EU competition commissioner Margarethe Vestager said in April that Google protected its dominant market position by imposing unjustified conditions on manufacturers and mobile network operators that use Android.
Google replies that the deal allows it to sustain its investments, while lowering prices for phone makers and consumers.
”Android means manufacturers don’t have to buy or build expensive mobile operating systems. As a result, smartphones are now available at dramatically lower prices - as little as €45 - and have become much more accessible to many more people,” Google’s senior vice president and general counsel Kent Walker wrote in a blog post.
People want pre-installed apps
Vestager also criticised that Google provided financial incentives to manufacturers that exclusively installed Google’s search app on their smartphones and tablets.
Walker said the suite was necessary to ensure compatibility of the operating system among different devices.
Users want to have some pre-installed apps, so they can use the phone at once after taking it out of the box, the lawyer said.
”Android’s competitors, including Apple’s iPhone and Microsoft’s Windows phone, not only do the same, but they allow much less choice in the apps that come with their phones,” he wrote.
He said Google only asked for a small number of pre-installed apps - 11, out of the 38 to 45 which usually come with a new phone - and didn’t prevent manufacturers from installing rivals’ products.
According to Google, smartphone owners download on average 50 apps to complement the ones which come with the cell.
The Information Technology and Innovation Foundation (ITIF), an American think tank, threw its weight behind Google, dismissing all the commission’s objectives as invalid.
Daniel Castro, ITIF vice president, wrote in his own blog post that the EU executive ”put ideology ahead of consumers”.
”The root of the problem with EU regulators’ complaints is that they are relying on outdated economic theories.
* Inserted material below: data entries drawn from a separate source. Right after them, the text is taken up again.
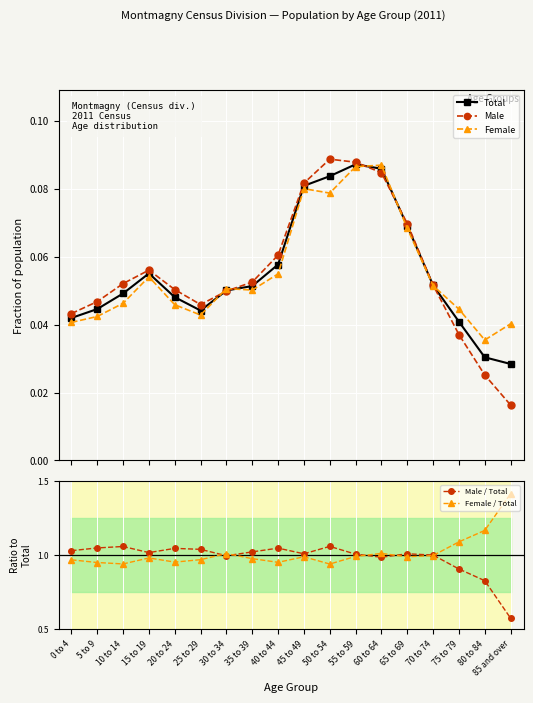

The value of Female at 65 to 69 is 0.1. True or false?

False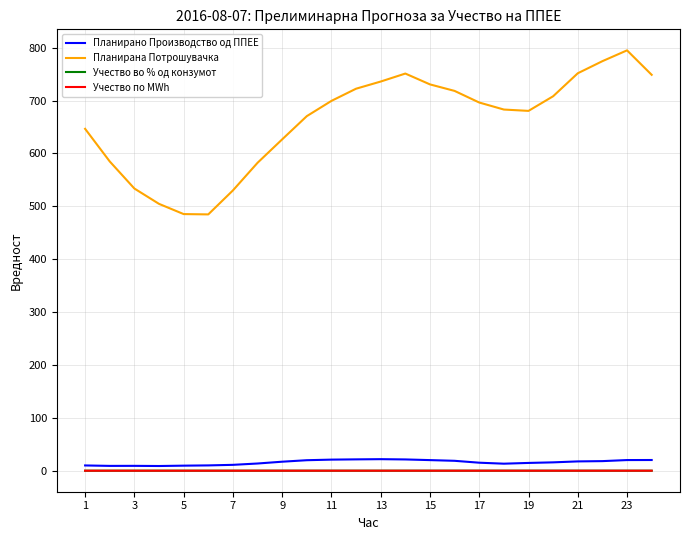

Does the chart display data point markers on the line(s)?

No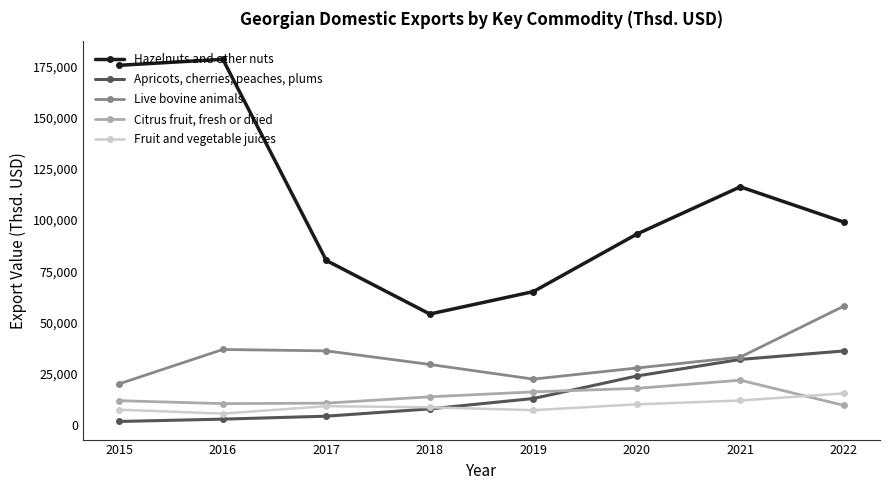

Rank the series at 2019 from highest to lowest value.

Hazelnuts and other nuts, Live bovine animals, Citrus fruit, fresh or dried, Apricots, cherries, peaches, plums, Fruit and vegetable juices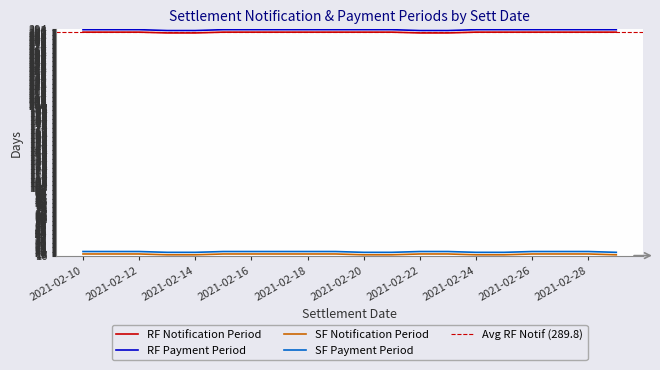

True or false: RF Payment Period and RF Notification Period cross at least once.

False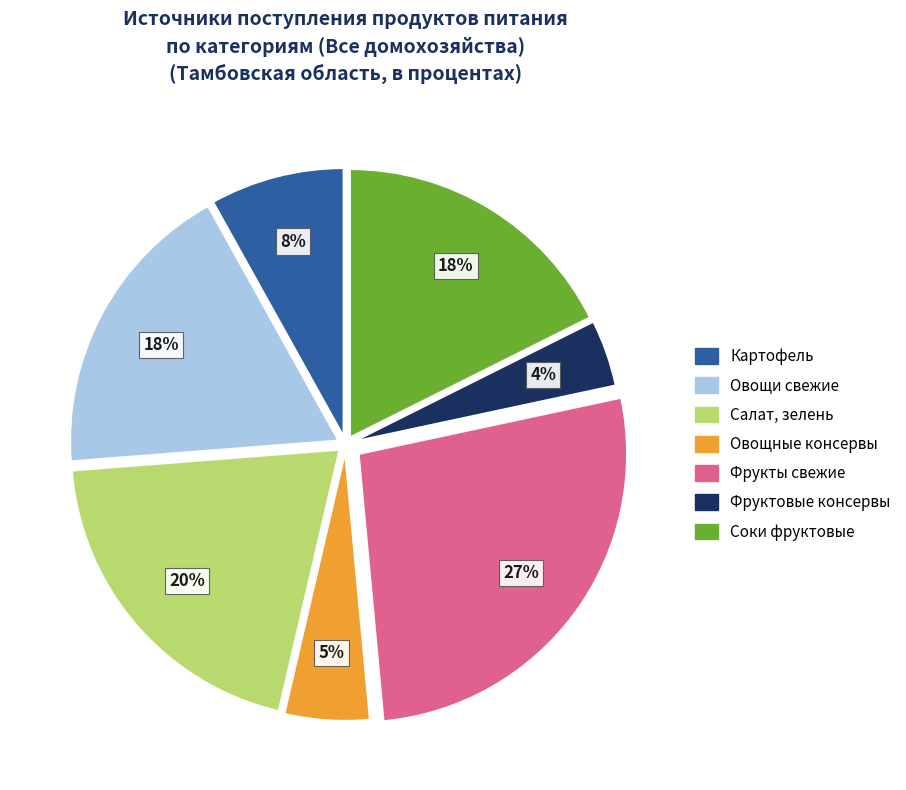

To the nearest percent, what percentage of the pie is Овощи свежие?

18%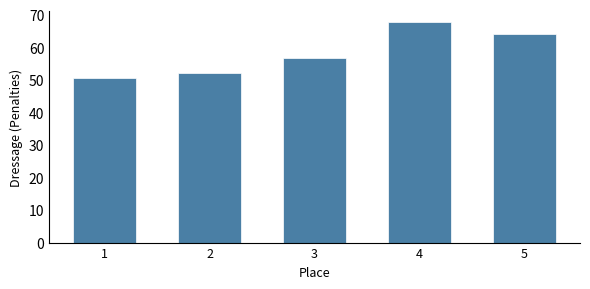

What is the change in value from 3 to 5?

+7.5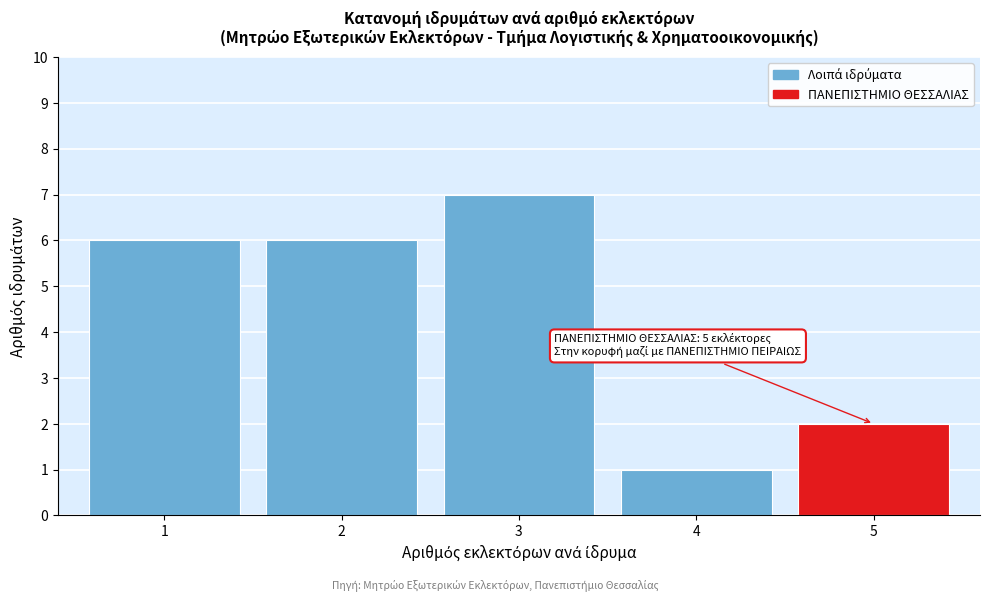

Reading left to right, transcribe all the data shown in this chart.

1=6	2=6	3=7	4=1	5=2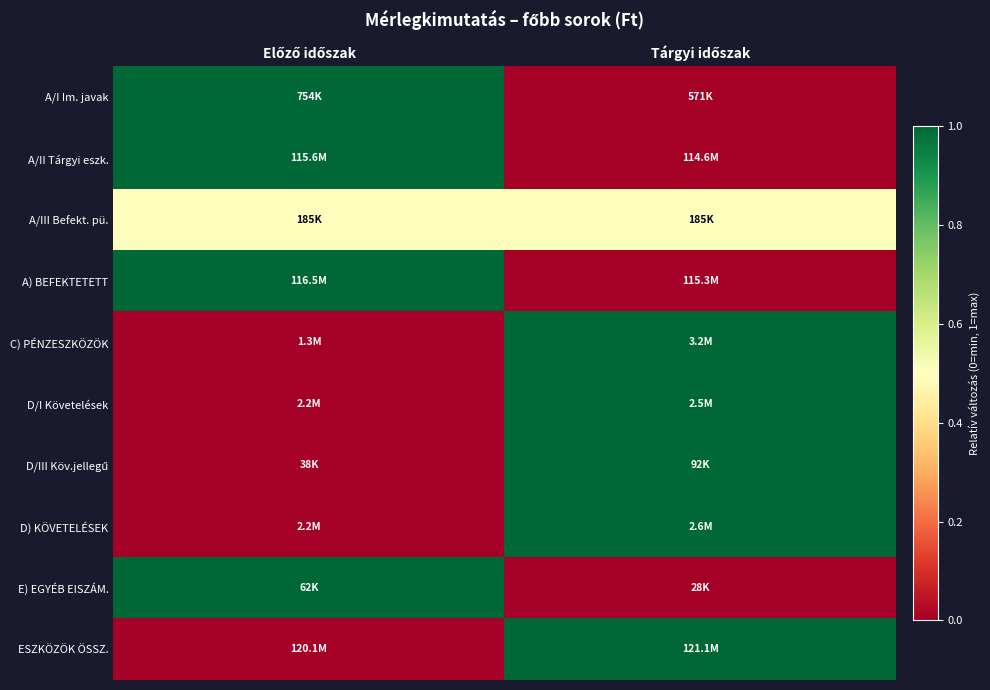

Rank the series at Előző időszak from highest to lowest value.

A/I Im. javak, A/II Tárgyi eszk., A) BEFEKTETETT, E) EGYÉB EISZÁM., A/III Befekt. pü., C) PÉNZESZKÖZÖK, D/I Követelések, D/III Köv.jellegű, D) KÖVETELÉSEK, ESZKÖZÖK ÖSSZ.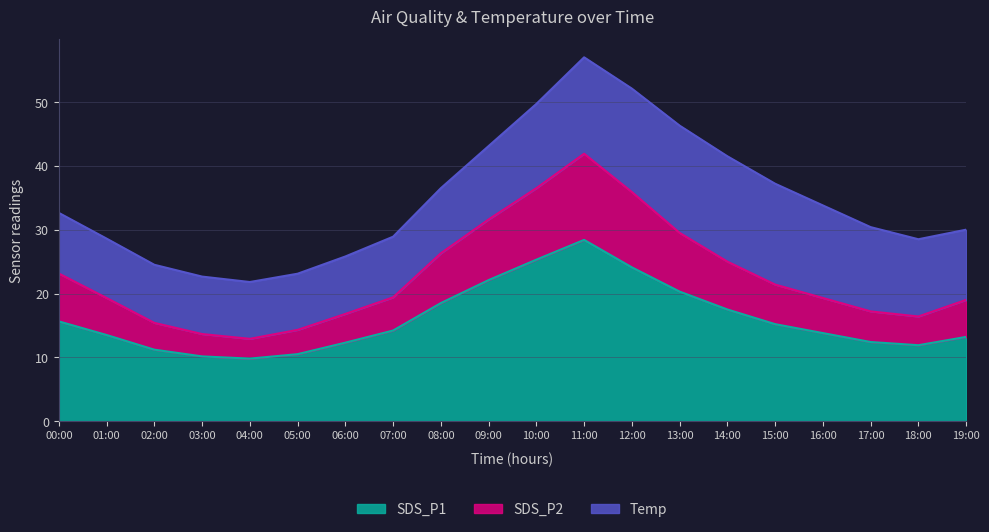

True or false: SDS_P2 has a value of 29.5 at 13:00.

True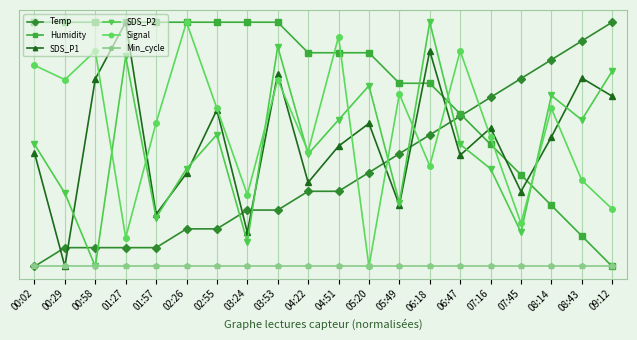

Is this an area chart (filled region under the line)?

No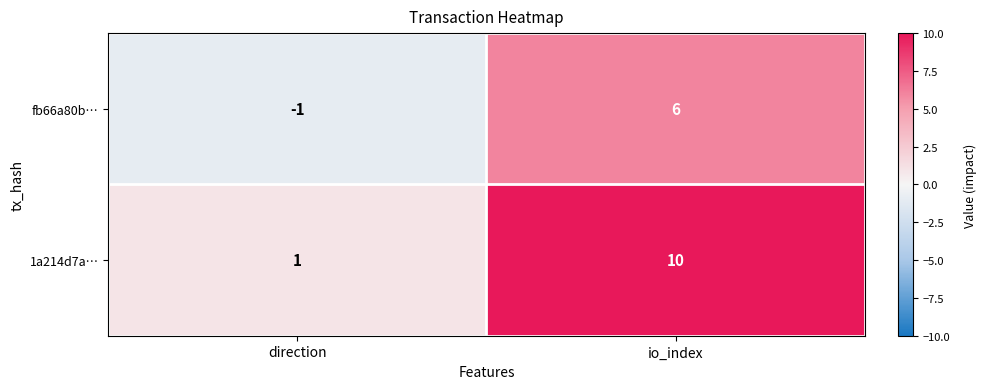

What is the difference between the maximum and minimum values in the fb66a80b… series?

7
They do not seem to understand that innovation-based industries, like mobile operating systems, operate differently than conventional industries,” he wrote.
Jake Ward, president and CEO of the Application Developers Alliance, recently wrote for this website that the EU’s case against Google was bad for app developers.
FairSearch, a lobby group against Google’s dominant position in the online search market, said "it was time to end Google’s abuse of its Android monopoly” and called on the commission to find the US company liable.
A complicated case
”Any manufacturer or network operator seeking to differentiate its devices or services is prevented from doing so by the web of Google's contractual restrictions the commission says is illegal. Google imposes severe sanctions on those who defy its insistence on conformity. For example, a phone maker that offers even a few phones that do not comply with Google's straightjacket faces a cut-off from all of Google’s branded products,” FairSearch’s counsel Thomas Vinje wrote.
The case is highly technical. Google was due to reply in July, but asked six times to extend the deadline.
The commission continues its investigation of all the three cases.
If found guilty of breaching EU competition law, Google could face fines up to 10 percent of its global revenue.